[CentOS-virt] What is the purpose setting console=hvc0 in the dom0 grub config?
jerryubi at gmail.com
Wed May 17 15:20:33 UTC 2017
On Wed, May 17, 2017 at 2:39 AM, George Dunlap <dunlapg at umich.edu> wrote:
> On Wed, May 17, 2017 at 4:26 AM, Jerry <jerryubi at gmail.com> wrote:
> > I always disable "rhgb quiet" on a fresh install because I don't like
> > messages being hidden from me, and now this other thing does it. I like
> > details, I need the details, don't hide them from me.
> I feel the same way about 'rhgb quiet'. :-)

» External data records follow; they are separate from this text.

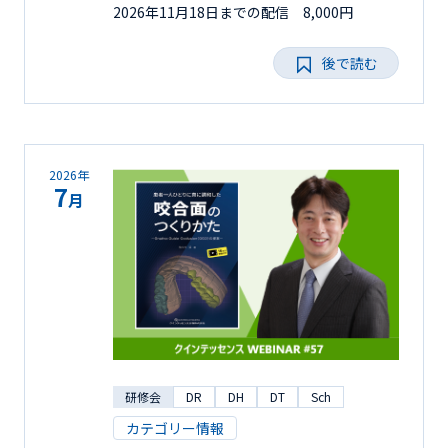
2026年11月18日までの配信 8,000円
後で読む
2026年
7
月
研修会
DR
DH
DT
Sch
カテゴリー情報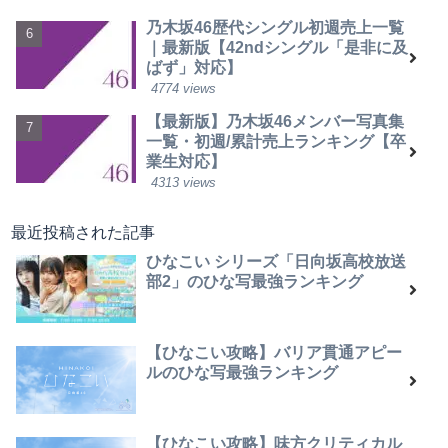
乃木坂46歴代シングル初週売上一覧
｜最新版【42ndシングル「是非に及
ばず」対応】
4774 views
【最新版】乃木坂46メンバー写真集
一覧・初週/累計売上ランキング【卒
業生対応】
4313 views
最近投稿された記事
ひなこい シリーズ「日向坂高校放送
部2」のひな写最強ランキング
【ひなこい攻略】バリア貫通アピー
ルのひな写最強ランキング
【ひなこい攻略】味方クリティカル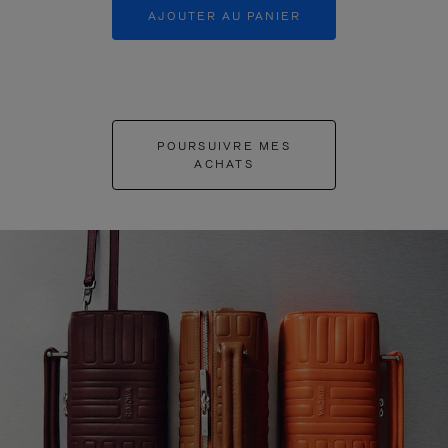
AJOUTER AU PANIER
AJOUTER 
POURSUIVRE MES
ACHATS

> The 'console=hvc0' setting doesn't hide them from you, it just sends
> them somewhere you're not looking.
I'm looking at the system's console during installation. Sending it
somewhere else is hiding it from me.
> On bare metal, the console output can typically go two places:
> 1. The screen
> 2. A serial port
> For server applications serial has several advantages over the screen:
> * You can capture the output to more easily report bugs
> * If you're capturing it you can keep things that would have scrolled
> off-screen, or been erased due to a reboot
> * In a datacenter it's faster, more convenient, and cheaper than an
> IP-based KVM switch
I get what these things are, but not what hvc0 is doing.
This system has built-in IPMI, the installation was done remotely using it.
> Xen has the same two options above; but when Linux is running as a
> dom0 under Xen, there are three places to put it:
> 1. The screen
> 2. A serial line
> 3. Send it to Xen to put wherever Xen is putting it
> #1 is easy, but #2 is tricky because Xen is likely to be already using
> the serial port you want to use.
> "console=hvc0" is #3.
> What's your Xen command-line look like? The default should be
> "console=com1,tty", so Xen's output should show up both places (and so
> should Linux's if it's set to console=hvc0).
This is what's defined in /etc/default/grub following the install of the
GRUB_CMDLINE_XEN_DEFAULT="dom0_mem=1024M,max:1024M cpuinfo com1=115200,8n1
console=com1,tty loglvl=all guest_loglvl=all"
I didn't set these myself, this is what the xen package (or one of its
dependencies) is doing.
I'm still not clear on why hvc0 is needed, or why it's being set, but what
I do know for sure is it was causing the boot messages to be suppressed.